Invariant natural killer T cell deficiency leads to the development of spontaneous liver inflammation dependent on γδT cells in mice

• Published in: Journal of gastroenterology Vol. 50; no. 11; pp. 1124 - 1133
• Main Authors: Nishio, Kumiko, Miyagi, Takuya, Tatsumi, Tomohide, Mukai, Kaori, Yokoyama, Yoshinobu, Yoshioka, Teppei, Sakamori, Ryotaro, Hikita, Hayato, Kodama, Takahiro, Shimizu, Satoshi, Shigekawa, Minoru, Nawa, Takatoshi, Yoshihara, Harumasa, Hiramatsu, Naoki, Yamanaka, Hiroyuki, Seino, Ken-ichiro, Takehara, Tetsuo
• Format: Journal Article
• Language: English
• Published: Tokyo Springer Japan 01.11.2015
• Subjects: Abdominal Surgery; Adult; Aged; Aged, 80 and over; Animals; Autoimmune Diseases - immunology; Biliary Tract; Colorectal Surgery; Cytokines - biosynthesis; Female; Gastroenterology; Hepatitis - immunology; Hepatitis, Animal - immunology; Hepatology; Humans; Immune Tolerance - immunology; Interleukin-17 - biosynthesis; Liver - immunology; Male; Medicine; Medicine & Public Health; Mice, Inbred BALB C; Mice, Knockout; Middle Aged; Natural Killer T-Cells - immunology; Original Article—Liver; Pancreas; Receptors, Antigen, T-Cell, gamma-delta - analysis; Surgical Oncology; T-Lymphocyte Subsets - immunology; Invariant natural killer T cells; Autoimmune hepatitis; Interleukin-17; γδT cells
• ISSN: 0944-1174; 1435-5922; 1435-5922
• DOI: 10.1007/s00535-015-1060-5

Background Immune tolerance is maintained in the liver, and perturbation of tolerance can lead to immune-mediated liver diseases such as autoimmune hepatitis (AIH).

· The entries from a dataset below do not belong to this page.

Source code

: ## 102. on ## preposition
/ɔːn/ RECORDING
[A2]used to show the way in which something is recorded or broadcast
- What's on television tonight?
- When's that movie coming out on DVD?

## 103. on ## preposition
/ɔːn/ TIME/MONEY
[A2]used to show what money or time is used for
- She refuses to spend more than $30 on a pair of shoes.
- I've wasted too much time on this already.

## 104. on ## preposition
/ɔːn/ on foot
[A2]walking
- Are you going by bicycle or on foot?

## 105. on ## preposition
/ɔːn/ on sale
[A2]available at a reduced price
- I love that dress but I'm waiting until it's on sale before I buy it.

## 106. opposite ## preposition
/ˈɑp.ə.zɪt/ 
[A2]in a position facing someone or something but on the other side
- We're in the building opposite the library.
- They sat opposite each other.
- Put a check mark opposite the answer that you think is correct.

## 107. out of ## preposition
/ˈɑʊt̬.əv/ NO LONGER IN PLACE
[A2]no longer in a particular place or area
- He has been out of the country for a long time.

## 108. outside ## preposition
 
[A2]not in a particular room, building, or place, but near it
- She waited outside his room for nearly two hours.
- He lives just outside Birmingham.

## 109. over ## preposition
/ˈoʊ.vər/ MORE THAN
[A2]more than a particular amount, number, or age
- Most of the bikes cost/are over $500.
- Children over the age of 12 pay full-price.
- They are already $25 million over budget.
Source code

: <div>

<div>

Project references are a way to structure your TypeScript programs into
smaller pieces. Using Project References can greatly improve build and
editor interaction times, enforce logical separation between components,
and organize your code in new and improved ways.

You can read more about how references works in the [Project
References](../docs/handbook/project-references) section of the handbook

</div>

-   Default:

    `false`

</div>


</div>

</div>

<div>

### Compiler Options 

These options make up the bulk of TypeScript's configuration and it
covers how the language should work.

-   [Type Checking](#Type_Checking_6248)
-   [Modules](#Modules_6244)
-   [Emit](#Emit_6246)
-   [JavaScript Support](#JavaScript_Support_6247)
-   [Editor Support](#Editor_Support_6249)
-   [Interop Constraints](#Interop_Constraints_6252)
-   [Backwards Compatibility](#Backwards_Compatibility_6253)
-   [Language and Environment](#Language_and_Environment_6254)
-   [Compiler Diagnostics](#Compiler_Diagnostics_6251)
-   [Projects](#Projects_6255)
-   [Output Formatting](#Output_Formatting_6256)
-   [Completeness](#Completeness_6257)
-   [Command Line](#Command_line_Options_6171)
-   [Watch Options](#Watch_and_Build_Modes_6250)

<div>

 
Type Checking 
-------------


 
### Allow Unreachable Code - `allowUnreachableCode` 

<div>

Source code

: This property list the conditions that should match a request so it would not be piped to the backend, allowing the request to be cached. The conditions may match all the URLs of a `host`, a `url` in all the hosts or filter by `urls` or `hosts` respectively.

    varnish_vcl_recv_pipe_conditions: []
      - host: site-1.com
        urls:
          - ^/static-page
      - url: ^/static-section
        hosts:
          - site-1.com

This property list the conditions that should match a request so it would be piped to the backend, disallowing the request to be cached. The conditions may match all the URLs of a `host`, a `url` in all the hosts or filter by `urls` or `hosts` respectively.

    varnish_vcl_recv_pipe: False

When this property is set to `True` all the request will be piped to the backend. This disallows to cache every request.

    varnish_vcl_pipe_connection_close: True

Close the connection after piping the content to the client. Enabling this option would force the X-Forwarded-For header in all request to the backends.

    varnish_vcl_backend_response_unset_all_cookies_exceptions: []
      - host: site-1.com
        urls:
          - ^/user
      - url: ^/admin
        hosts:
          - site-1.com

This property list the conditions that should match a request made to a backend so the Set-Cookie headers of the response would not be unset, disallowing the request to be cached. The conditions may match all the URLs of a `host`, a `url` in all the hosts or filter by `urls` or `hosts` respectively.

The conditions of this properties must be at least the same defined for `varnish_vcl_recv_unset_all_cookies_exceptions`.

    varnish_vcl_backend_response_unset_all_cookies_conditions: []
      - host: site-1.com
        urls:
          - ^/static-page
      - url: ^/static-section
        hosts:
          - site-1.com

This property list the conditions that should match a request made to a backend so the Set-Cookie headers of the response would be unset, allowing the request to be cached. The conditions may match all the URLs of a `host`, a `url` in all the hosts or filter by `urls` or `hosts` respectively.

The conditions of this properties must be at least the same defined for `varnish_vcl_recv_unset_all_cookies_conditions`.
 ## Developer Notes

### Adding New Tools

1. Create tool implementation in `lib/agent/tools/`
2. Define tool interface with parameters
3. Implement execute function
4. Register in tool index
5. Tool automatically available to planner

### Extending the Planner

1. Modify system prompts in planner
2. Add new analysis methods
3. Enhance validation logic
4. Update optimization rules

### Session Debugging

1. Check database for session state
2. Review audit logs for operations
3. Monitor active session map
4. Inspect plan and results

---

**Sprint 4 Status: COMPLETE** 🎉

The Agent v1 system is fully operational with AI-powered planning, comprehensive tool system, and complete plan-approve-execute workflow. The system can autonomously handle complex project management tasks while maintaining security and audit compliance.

Invariant natural killer T (iNKT) cells and γδT cells have been shown to maintain immune homeostasis as regulatory cells and to play pathogenic roles in immune-mediated diseases as effector cells. We hypothesized that iNKT cells and γδT cells are involved in the maintenance of hepatic immune tolerance and immune-mediated liver disease. Methods We measured liver inflammation and the cytokine profiles of liver mononuclear cells in BALB/c wild-type (WT) mice and BALB/c Jα18-deficient (KO) mice lacking iNKT cells. We also examined the role of γδT cells in AIH using liver tissue from AIH patients and control subjects. Results Spontaneous liver inflammation, hepatocyte damage, and anti-nuclear-antibody production occurred in Jα18 KO mice but not in WT mice. Furthermore, liver mononuclear cells from Jα18 KO mice, but not those from WT mice, produced interleukin-17 (IL-17). γδT cells were the primary producers of the cytokine, and they were more abundant in the livers of Jα18 KO mice than in those of WT mice. In Jα18 KO mice, the administration of anti-γδT-cell-receptor antibody abolished liver inflammation, hepatocyte damage, and IL-17 production. γδT cells accumulated in the livers of AIH patients but not in those of the control subjects. Conclusions Our results suggest a protective role for iNKT cells, a pathologic role for γδT cells, and an association between these cells in the pathogenesis of AIH.